Solar Electric System for the Loudoun County Homeless Center

rooftop solar system at the Loudoun County Homeless Center
The Loudoun County Homeless Center solar system benefited from a Federal Community Development Block Grant and the American Recovery and Reinvestment Act.
Roger Williams / Standard Solar

The newly-constructed Loudoun County Homeless Services Center has begun generating a portion of its own electricity with a 9.5 kilowatt array of solar panels installed by Standard Solar. Combined with a variety of passive lighting and energy efficient appliances and air-handling systems, the structure is expected to receive at least a “Silver” certification from the nationally-recognized Leadership in Energy and Environmental Design Green Building Rating System.

“No matter how large or how small, we are privileged to be helping local governments throughout the Mid-Atlantic region turn to cleaner sources of energy and save taxpayer dollars over the long-run,” said Standard Solar President Scott Wiater.

Sandy Hunter, the lead building design manager in the County’s Department of Construction and Waste Management, saw the potential for the new shelter to generate some of its own electricity by combining Federal Community Development Block Grant funds with money from the American Recovery and Reinvestment Act of 2009.

“We in Family Services want to thank County Commissioner Andrea McGimsey and the other Board members for helping harness the resources to make this a truly ‘green’ weigh-station for our families in need,” Hunter said. “Wherever possible, we are developing healthier and economically justifiable energy systems as part of our five-year comprehensive plan to meet the needs for affordable and supportive housing and public services.”

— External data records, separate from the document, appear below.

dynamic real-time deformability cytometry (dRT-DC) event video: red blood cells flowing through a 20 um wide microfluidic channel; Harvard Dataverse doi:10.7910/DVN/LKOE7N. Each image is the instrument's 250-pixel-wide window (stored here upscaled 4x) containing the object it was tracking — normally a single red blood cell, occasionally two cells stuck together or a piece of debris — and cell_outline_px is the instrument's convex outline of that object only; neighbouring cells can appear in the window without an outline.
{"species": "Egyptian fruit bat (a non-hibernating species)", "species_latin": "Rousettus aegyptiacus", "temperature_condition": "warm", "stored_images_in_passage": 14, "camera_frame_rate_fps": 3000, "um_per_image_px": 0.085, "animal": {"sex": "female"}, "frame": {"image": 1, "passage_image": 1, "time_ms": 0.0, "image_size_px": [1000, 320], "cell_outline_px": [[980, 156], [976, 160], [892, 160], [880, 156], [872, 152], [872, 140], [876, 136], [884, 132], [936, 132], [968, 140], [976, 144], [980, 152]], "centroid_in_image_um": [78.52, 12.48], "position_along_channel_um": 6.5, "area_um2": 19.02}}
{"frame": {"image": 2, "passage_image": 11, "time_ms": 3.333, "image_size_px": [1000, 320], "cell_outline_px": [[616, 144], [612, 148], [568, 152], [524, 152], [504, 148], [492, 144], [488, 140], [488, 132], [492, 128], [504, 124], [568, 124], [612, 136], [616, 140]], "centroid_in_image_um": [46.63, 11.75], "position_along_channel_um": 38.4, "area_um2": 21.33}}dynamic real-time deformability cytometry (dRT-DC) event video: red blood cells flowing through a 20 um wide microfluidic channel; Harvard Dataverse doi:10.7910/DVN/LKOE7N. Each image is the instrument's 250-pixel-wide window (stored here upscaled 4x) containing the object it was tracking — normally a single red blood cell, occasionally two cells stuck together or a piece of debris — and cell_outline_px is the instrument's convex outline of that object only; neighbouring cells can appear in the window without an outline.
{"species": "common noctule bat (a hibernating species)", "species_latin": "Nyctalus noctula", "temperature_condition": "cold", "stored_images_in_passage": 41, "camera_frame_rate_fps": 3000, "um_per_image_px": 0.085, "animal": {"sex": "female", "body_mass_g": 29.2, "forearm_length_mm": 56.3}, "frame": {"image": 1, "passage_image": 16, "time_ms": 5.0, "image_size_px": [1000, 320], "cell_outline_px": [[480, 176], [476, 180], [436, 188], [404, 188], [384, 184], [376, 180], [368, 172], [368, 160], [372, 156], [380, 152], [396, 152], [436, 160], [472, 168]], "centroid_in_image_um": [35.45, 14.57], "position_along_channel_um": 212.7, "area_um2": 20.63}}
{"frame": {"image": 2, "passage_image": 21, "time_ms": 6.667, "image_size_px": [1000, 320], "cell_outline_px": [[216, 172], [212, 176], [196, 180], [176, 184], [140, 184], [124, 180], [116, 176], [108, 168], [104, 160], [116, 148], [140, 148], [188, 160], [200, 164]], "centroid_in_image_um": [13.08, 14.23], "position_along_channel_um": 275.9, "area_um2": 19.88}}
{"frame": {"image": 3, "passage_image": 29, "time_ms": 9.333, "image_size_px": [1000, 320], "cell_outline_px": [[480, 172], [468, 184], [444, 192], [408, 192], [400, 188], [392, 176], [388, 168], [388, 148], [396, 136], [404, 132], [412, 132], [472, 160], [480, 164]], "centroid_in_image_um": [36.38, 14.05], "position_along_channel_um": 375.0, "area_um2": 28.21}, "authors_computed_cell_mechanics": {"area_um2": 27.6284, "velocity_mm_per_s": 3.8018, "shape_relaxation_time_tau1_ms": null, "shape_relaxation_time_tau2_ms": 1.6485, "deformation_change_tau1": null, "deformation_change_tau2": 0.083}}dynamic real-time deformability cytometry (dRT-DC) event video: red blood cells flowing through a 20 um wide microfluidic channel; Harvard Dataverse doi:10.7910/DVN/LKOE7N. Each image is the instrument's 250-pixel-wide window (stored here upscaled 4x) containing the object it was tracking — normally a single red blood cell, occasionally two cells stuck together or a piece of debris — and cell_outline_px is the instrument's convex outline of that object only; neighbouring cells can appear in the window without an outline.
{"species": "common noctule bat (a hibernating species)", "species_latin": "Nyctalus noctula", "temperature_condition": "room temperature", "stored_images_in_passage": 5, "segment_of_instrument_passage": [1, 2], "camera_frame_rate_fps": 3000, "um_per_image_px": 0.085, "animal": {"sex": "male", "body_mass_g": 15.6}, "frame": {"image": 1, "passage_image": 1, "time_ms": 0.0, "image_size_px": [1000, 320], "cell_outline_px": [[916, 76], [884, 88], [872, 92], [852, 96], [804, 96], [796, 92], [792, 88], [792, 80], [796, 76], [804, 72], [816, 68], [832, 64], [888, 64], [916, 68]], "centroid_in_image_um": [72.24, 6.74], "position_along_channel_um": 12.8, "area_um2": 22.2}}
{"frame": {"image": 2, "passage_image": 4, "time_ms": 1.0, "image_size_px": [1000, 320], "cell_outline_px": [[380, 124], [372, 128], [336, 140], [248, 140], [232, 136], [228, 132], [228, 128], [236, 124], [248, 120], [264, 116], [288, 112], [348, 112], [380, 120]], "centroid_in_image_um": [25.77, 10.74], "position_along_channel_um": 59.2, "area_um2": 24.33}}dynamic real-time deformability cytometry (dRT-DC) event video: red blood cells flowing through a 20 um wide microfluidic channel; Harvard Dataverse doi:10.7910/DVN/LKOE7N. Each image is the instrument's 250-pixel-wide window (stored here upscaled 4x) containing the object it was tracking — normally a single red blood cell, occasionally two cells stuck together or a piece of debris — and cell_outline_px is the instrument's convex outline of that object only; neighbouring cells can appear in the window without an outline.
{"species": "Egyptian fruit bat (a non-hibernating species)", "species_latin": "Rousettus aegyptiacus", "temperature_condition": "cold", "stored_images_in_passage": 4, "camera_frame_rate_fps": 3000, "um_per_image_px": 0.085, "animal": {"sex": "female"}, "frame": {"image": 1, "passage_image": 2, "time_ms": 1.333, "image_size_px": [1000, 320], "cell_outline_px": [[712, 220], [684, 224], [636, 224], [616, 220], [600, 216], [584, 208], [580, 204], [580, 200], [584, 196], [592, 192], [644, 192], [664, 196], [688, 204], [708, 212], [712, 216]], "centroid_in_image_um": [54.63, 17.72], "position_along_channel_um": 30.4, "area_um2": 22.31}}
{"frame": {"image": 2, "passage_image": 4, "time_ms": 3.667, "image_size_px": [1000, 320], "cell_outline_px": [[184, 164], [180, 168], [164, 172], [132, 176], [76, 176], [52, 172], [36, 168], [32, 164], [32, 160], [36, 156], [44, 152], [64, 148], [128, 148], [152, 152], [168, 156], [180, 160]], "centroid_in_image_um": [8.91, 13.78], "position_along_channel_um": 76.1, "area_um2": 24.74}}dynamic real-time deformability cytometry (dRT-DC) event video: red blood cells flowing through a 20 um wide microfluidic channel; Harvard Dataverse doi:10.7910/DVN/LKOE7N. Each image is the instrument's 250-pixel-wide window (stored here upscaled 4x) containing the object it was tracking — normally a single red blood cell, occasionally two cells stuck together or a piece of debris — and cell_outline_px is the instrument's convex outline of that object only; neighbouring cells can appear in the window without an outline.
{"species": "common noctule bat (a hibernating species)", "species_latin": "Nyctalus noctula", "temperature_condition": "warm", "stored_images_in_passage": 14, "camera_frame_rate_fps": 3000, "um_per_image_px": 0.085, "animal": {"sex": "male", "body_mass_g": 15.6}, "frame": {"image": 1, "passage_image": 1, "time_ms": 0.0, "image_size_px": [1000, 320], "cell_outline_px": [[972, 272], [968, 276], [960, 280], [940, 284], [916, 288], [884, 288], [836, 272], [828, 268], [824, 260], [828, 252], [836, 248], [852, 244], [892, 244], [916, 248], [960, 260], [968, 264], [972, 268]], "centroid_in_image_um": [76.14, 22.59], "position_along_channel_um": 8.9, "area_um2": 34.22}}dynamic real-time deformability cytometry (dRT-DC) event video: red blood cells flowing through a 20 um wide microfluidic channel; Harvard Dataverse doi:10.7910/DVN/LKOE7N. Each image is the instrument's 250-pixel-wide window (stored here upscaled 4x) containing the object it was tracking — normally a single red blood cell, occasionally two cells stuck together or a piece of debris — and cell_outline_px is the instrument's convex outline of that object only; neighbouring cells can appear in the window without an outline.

The solar electric system consists of 44 216-watt solar panels manufactured in Tennessee by Sharp USA. The American Recovery and Reinvestment Act requires that projects funded by the so-called “Stimulus” law be made in America. While that used to be a real challenge for installers such as Standard Solar, the options for sourcing projects with panels and other materials made in the U.S. now are beginning to grow due in part to federal, state and local incentives to invest in renewable sources of electricity.

“Manufacturers now see the U.S. market as an attractive place to grow their solar businesses, creating jobs and forging a cleaner energy future,” Wiater added.

Standard Solar is a full-service developer, integrator and installer of solar electric systems for academic, commercial, government, and residential customers throughout Maryland, the District of Columbia, Virginia, Delaware, Pennsylvania, and North Carolina. It serves more than 400 system owners throughout the Mid-Atlantic region and has created more than 50 green jobs since the summer 2008.